Body Weight Gain and Metabolic Changes in Patients with Schizophrenia during 12-Week Randomized Treatment of Ziprasidone and Risperidone
- Affiliations
-
- 1Department of Psychiatry, Seoul National University College of Medicine, Seoul, Korea. kys@snu.ac.kr
- 2Institute of Human Behavioral Medicine, Seoul National University College of Medicine, Seoul, Korea.
- 3Department of Psychiatry, The Catholic University of Korea, Medical College, Seoul, Korea.
- 4Department of Psychiatry, Samsung Seoul Hospital, Sungkyunkwan University School of Medicine, Seoul, Korea.
- 5Department of Neuropsychiatry, Inje University School of Medicine, Busan, Korea.
- 6Department of Psychiatry, Asan Medical Center, Ulsan University College of Medicine, Seoul, Korea.
- 7Department of Psychiatry, Inha University College of Medicine, Incheon, Korea.
- 8Department of Psychiatry, Yonsei University Wonju College of Medicine, Wonju, Korea.
- 9Department of Neuropsychiatry, Wonkwang University School of Medicine, Iksan, Korea.
- 10Department of Psychiatry, Seoul Bukbu Geriatric Hospital, Seoul, Korea.

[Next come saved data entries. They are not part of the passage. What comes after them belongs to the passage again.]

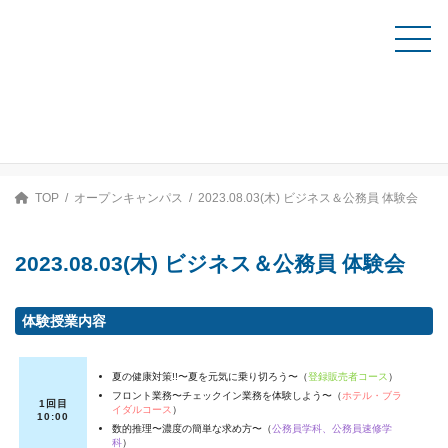
コ
ナ
ン
ビ
テ
ゲ
資料請求
ン
ー
ツ
シ
へ
ョ
ス
ン
オープンキャンパス
キ
に
ッ
移
プ
動
TOP
オープンキャンパス
2023.08.03(木) ビジネス＆公務員 体験会
2023.08.03(木) ビジネス＆公務員 体験会
体験授業内容
夏の健康対策!!〜夏を元気に乗り切ろう〜（
登録販売者コース
）
フロント業務〜チェックイン業務を体験しよう〜（
ホテル・ブラ
1回目
イダルコース
）
10:00
数的推理〜濃度の簡単な求め方〜（
公務員学科、公務員速修学
科
）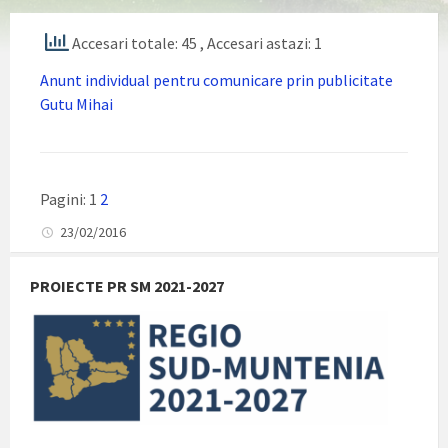
Accesari totale: 45
, Accesari astazi: 1
Anunt individual pentru comunicare prin publicitate
Gutu Mihai
Pagini:
1
2
23/02/2016
PROIECTE PR SM 2021-2027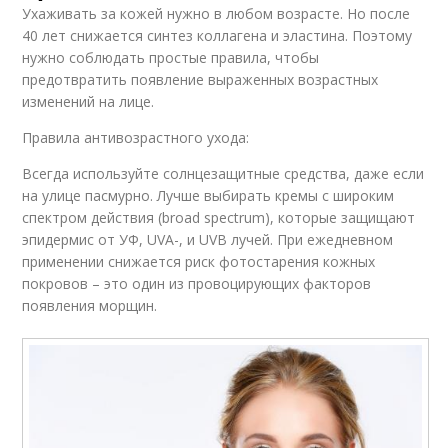
Ухаживать за кожей нужно в любом возрасте. Но после
40 лет снижается синтез коллагена и эластина. Поэтому
нужно соблюдать простые правила, чтобы
предотвратить появление выраженных возрастных
изменений на лице.
Правила антивозрастного ухода:
Всегда используйте солнцезащитные средства, даже если
на улице пасмурно. Лучше выбирать кремы с широким
спектром действия (broad spectrum), которые защищают
эпидермис от УФ, UVA-, и UVB лучей. При ежедневном
применении снижается риск фотостарения кожных
покровов – это один из провоцирующих факторов
появления морщин.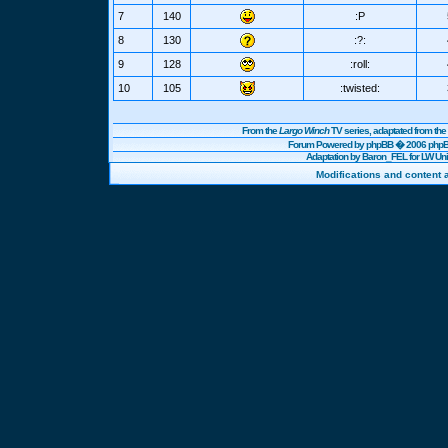
7
140
:P
8
130
:?:
9
128
:roll:
10
105
:twisted:
From the
Largo Winch
TV series, adaptated from t
Forum Powered by
phpBB
� 2006 phpBB
Adaptation by Baron_FEL for LW U
Modifications and content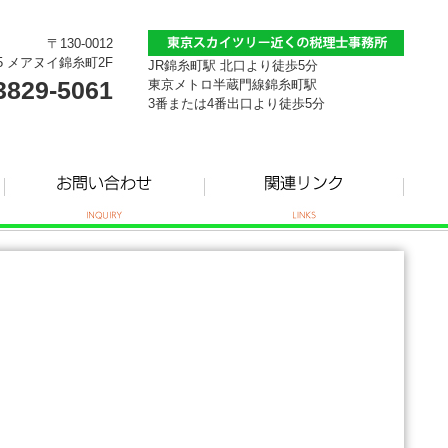
〒130-0012
5 メアヌイ錦糸町2F
JR錦糸町駅 北口より徒歩5分
3829-5061
東京メトロ半蔵門線錦糸町駅
3番または4番出口より徒歩5分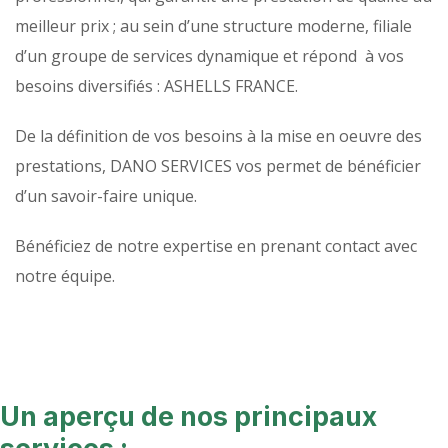
meilleur prix ; au sein d’une structure moderne, filiale
d’un groupe de services dynamique et répond à vos
besoins diversifiés : ASHELLS FRANCE.
De la définition de vos besoins à la mise en oeuvre des
prestations, DANO SERVICES vos permet de bénéficier
d’un savoir-faire unique.
Bénéficiez de notre expertise en prenant contact avec
notre équipe.
Un aperçu de nos principaux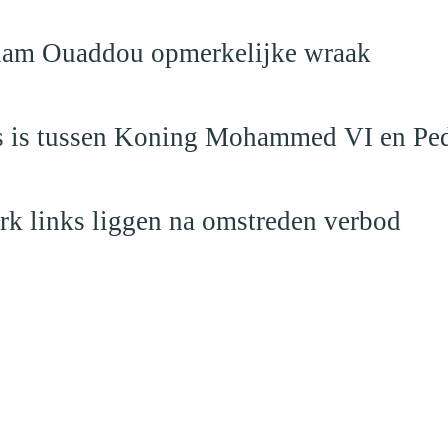
eslam Ouaddou opmerkelijke wraak
aas is tussen Koning Mohammed VI en Pe
rk links liggen na omstreden verbod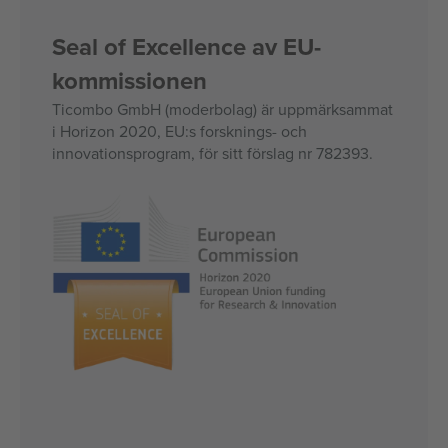
Seal of Excellence av EU-
kommissionen
Ticombo GmbH (moderbolag) är uppmärksammat
i Horizon 2020, EU:s forsknings- och
innovationsprogram, för sitt förslag nr 782393.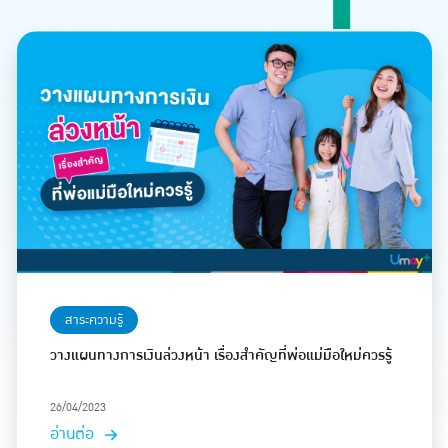
สาระความรู้
วางแผนทางการเงินล่วงหน้า เรื่องสำคัญที่พ่อแม่มือใหม่ควรรู้
26/04/2023
อ่านต่อ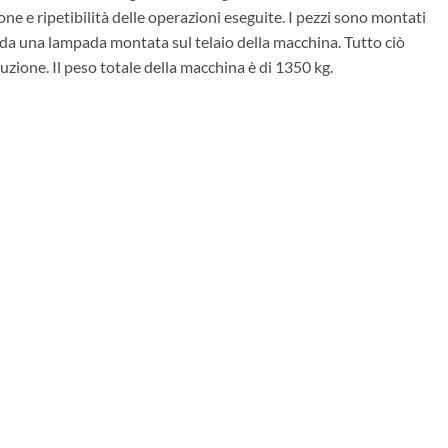
e e ripetibilità delle operazioni eseguite. I pezzi sono montati
 da una lampada montata sul telaio della macchina. Tutto ciò
oduzione. Il peso totale della macchina è di 1350 kg.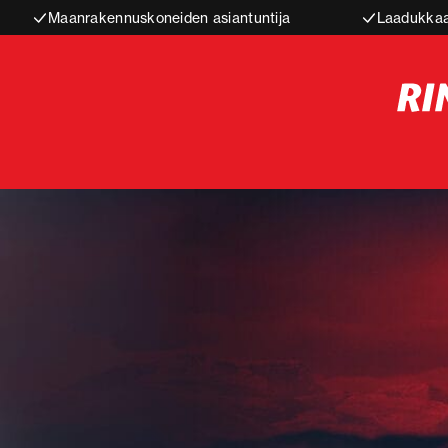
Maanrakennuskoneiden asiantuntija
Laadukkaa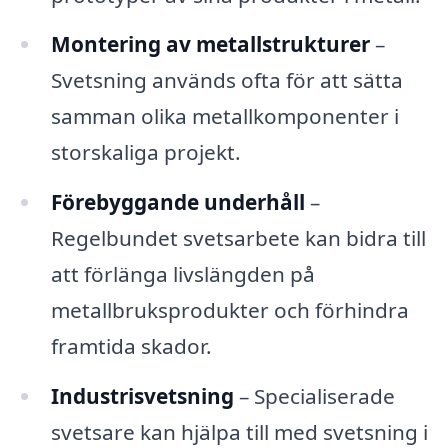
Montering av metallstrukturer
–
Svetsning används ofta för att sätta
samman olika metallkomponenter i
storskaliga projekt.
Förebyggande underhåll
–
Regelbundet svetsarbete kan bidra till
att förlänga livslängden på
metallbruksprodukter och förhindra
framtida skador.
Industrisvetsning
– Specialiserade
svetsare kan hjälpa till med svetsning i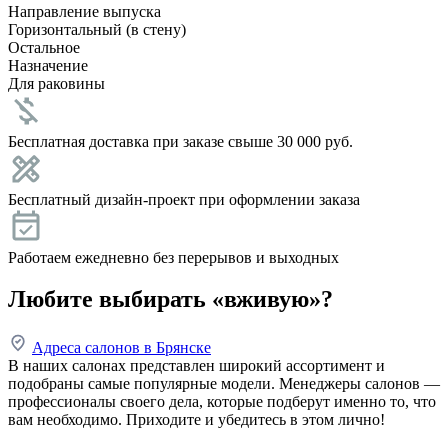
Направление выпуска
Горизонтальный (в стену)
Остальное
Назначение
Для раковины
Бесплатная доставка при заказе свыше 30 000 руб.
Бесплатный дизайн-проект при оформлении заказа
Работаем ежедневно без перерывов и выходных
Любите выбирать «вживую»?
Адреса салонов в Брянске
В наших салонах представлен широкий ассортимент и
подобраны самые популярные модели. Менеджеры салонов —
профессионалы своего дела, которые подберут именно то, что
вам необходимо. Приходите и убедитесь в этом лично!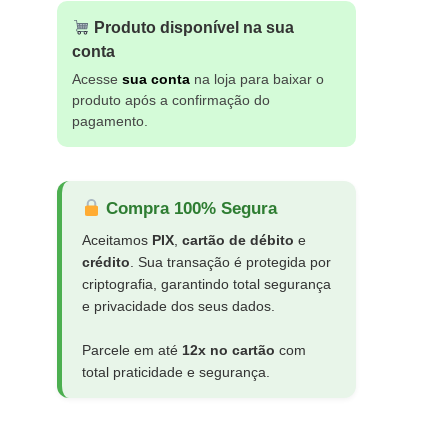
Produto disponível na sua
conta
Acesse
sua conta
na loja para baixar o
produto após a confirmação do
pagamento.
Compra 100% Segura
Aceitamos
PIX
,
cartão de débito
e
crédito
. Sua transação é protegida por
criptografia, garantindo total segurança
e privacidade dos seus dados.
Parcele em até
12x no cartão
com
total praticidade e segurança.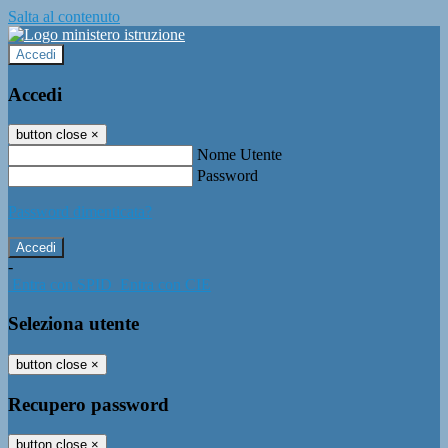
Salta al contenuto
Accedi
Accedi
button close
×
Nome Utente
Password
Password dimenticata?
-
Entra con SPID
Entra con CIE
Seleziona utente
button close
×
Recupero password
button close
×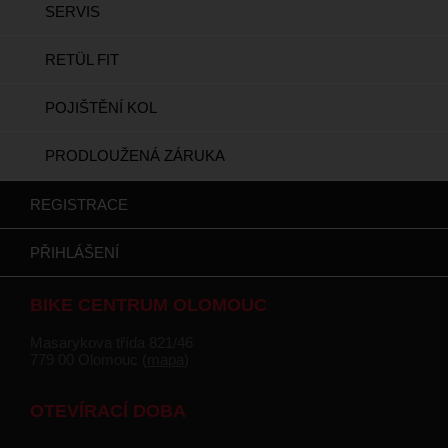
SERVIS
RETÜL FIT
POJIŠTĚNÍ KOL
PRODLOUŽENÁ ZÁRUKA
REGISTRACE
PŘIHLÁŠENÍ
BIKE CENTRUM OLOMOUC
Masarykova třída 821/46
779 00 Olomouc (
mapa
)
OTEVÍRACÍ DOBA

- 11Department of Psychiatry, Yonsei University College of Medicine, Seoul, Korea.
Abstract
OBJECTIVE
Body weight gain and metabolic syndrome are frequent adverse side effects of atypical antipsychotics. However, ziprasidone has been reported to have less effect on body weight and other metabolic parameters of patients, such as blood glucose and cholesterol. In this study, changes in the body weight and metabolic parameters were compared between the treatment groups of ziprasidone and risperidone in the patients with schizophrenia or schizoaffective disorder.
METHODS
Patients shown acute exacerbation of schizophrenia or schizoaffective disorder diagnosed by DSM-IV diagnostic criteria were randomly assigned to ziprasidone 40-80 mg b.i.d. (N=56) or risperidone 1-4 mg b.i.d. (N=56) for 12 weeks. Body weight was measured before treatment and at 1st, 2nd, 4th, 6th, 12th week after treatment. The serum levels of glucose and cholesterol were checked before treatment and 12th week after treatment, and serum levels of prolactin before treatment and at 4th and 12th week after treatment.
RESULTS
Less gain of body weight was shown in the patients treated with ziprasidone compared to those treated with risperidone. Mean body weight gain for 12 weeks were 0.8 kg and 3.5 kg in the ziprasidone and risperidone group, respectively. There was significant difference in weight gain between these two groups from 4th week. Serum prolactin elevation was higher in the risperidone group than in the ziprasidone group. However, there were no significant differences in the effects on the level of blood glucose and cholesterol between two treatment groups.
CONCLUSION
This study shows that ziprasidone had less effect on body weight and prolactin compared to risperidone in the patients with schizophrenia or schizoaffective disorder in Korea. Although further studies are necessary to investigate the long-term effects, the less effect of ziprasidone on body weight and serum prolactin in schizophrenia and schizoaffective patients in Korea may help to enhance treatment compliance and lessen the cardiovascular risks.